Recovery and long-term care
Post-intervention care is critical for patients with cardiovascular diseases because they have a high readmission rate due to failure of stents, valves, and pacemakers. Data from wearables or on-device sensors, such as wearable defibrillators, can be used along with a cardiac digital twin to monitor the patient’s journey. Time-to-failure (TTF) models can be used within the twin to predict failure conditions in advance and take proactive action. This has major benefits for providers and medtech, as it reduces readmission and failure rates, whereas for payers, it translates into fewer claims to process. CVDs are often lifelong companions for patients, and long-term lifestyle restrictions cause depression, leading to poor adherence. Having an engaging and encouraging system for long-term care leads to greater emotional resilience, better adherence, and hence improved outcomes.

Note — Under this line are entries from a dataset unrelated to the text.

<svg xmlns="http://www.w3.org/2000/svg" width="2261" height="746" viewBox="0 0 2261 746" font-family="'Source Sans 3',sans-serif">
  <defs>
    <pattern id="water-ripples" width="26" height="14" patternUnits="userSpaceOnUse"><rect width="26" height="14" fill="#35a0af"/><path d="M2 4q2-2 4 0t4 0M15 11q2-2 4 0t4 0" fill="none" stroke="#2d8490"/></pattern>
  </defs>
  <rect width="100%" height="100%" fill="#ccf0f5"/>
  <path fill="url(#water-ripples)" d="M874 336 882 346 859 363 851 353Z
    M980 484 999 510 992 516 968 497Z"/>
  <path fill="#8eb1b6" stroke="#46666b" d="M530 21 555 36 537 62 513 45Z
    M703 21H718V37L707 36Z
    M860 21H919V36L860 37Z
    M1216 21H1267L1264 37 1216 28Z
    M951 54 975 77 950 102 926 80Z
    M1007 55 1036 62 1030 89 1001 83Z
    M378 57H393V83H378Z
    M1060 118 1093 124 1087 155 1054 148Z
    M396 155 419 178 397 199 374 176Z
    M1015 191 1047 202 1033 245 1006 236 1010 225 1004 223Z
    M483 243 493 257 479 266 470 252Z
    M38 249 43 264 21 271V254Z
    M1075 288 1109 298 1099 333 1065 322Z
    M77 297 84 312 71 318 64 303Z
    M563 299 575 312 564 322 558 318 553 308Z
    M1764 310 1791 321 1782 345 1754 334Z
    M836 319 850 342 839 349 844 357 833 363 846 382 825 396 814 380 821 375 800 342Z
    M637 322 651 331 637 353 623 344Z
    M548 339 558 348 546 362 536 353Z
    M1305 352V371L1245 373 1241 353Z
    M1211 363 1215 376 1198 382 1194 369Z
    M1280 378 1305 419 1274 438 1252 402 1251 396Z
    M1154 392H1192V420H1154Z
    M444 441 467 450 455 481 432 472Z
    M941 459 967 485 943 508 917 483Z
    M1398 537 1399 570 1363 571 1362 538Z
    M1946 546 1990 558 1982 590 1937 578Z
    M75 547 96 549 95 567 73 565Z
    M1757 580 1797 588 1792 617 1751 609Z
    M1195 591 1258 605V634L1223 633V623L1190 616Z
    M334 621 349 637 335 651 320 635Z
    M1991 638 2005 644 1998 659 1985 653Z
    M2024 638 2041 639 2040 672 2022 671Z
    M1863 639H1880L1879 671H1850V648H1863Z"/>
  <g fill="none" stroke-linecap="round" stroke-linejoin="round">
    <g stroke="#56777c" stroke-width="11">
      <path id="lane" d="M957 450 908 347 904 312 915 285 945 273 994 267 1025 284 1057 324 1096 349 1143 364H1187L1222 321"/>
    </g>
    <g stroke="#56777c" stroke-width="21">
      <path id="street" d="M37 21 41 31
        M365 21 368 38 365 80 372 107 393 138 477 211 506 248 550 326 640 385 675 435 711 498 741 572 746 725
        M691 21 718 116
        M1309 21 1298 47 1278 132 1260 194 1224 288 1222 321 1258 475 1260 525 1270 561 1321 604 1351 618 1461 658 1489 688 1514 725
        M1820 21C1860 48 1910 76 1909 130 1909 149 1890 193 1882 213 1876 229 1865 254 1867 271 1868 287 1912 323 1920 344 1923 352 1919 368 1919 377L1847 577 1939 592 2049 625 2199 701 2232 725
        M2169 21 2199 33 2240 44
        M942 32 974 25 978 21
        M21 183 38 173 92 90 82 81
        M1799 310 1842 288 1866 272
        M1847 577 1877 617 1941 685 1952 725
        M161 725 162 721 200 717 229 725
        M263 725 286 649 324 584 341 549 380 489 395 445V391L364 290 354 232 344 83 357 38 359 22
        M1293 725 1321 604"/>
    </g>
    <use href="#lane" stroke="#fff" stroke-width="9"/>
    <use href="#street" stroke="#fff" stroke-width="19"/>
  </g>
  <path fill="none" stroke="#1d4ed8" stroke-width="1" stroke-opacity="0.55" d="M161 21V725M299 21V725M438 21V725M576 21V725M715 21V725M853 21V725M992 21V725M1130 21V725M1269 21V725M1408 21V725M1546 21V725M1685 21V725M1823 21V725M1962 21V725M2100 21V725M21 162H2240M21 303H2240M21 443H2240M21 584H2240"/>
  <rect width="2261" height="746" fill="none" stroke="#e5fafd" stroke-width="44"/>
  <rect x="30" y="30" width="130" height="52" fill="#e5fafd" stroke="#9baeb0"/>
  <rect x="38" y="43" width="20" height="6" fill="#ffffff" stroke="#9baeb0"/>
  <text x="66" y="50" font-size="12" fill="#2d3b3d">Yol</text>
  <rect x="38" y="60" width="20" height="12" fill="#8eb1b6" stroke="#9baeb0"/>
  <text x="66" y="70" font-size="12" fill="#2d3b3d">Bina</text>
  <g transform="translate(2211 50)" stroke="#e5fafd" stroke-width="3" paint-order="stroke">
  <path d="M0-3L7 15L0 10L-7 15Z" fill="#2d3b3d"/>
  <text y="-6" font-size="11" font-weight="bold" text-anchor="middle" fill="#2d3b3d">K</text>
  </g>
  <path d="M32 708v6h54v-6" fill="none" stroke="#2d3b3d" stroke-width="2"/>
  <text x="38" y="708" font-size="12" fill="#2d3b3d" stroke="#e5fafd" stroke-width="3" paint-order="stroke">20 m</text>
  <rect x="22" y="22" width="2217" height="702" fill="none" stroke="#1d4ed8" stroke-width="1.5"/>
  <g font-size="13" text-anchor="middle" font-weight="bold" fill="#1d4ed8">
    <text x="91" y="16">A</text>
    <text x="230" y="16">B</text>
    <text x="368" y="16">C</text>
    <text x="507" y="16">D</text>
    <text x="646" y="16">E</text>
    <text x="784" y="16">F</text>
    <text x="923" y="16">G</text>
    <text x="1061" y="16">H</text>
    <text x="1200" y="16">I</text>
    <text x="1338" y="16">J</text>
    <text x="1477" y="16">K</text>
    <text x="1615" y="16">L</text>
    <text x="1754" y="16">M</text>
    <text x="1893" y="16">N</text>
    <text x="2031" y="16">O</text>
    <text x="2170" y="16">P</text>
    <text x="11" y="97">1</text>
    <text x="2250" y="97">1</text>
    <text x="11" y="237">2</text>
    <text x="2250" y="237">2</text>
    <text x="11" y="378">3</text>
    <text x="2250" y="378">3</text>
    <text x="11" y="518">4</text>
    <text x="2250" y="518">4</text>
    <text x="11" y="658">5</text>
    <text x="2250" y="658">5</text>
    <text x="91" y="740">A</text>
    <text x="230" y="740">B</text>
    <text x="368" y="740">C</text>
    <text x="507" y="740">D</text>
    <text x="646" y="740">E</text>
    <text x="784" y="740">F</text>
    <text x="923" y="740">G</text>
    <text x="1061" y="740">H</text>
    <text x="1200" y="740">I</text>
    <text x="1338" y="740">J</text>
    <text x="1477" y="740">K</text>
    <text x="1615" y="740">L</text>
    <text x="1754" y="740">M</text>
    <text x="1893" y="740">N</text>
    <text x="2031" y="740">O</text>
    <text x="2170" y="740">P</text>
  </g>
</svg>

Cardiovascular diseases are a focus area of multiple government initiatives and policymaking efforts, given their high prevalence. To make data-driven decisions in these workflows, the digital twin is scaled to cohort levels that examine drivers such as pollution, stress and anxiety, and substance abuse, which are usually overlooked in care journeys. By using causal AI models such as KANs in population-level risk analysis, policies can be developed to target the key drivers and major contributors, enabling a judicious and efficient allocation of public health resources.
Digital twins are the future of healthcare, navigating the journey from illness to wellness to enable proactive, preventive, and precision care. As illustrated above, with multimodal data and science-backed AI, the cardiac digital twin can transform care across all four stages of the patient journey, from screening to long-term care. The same twin can also be used to improve public health and policymaking.
The digital twin in cardiology can be extended across multiple scales from the cellular to the system level. The concept can also be applied to other organ systems, such as the brain, musculoskeletal system, and digestive system, and perhaps to patient-level whole-body twins. The next step we envision is systemic interoperability: system-agnostic patient twins that can be ‘plugged in’ into any provider network and operate seamlessly, improving patient health.
For cardiac care, this shift could mean moving from treating risk after it becomes visible to understanding and acting on it before it turns critical.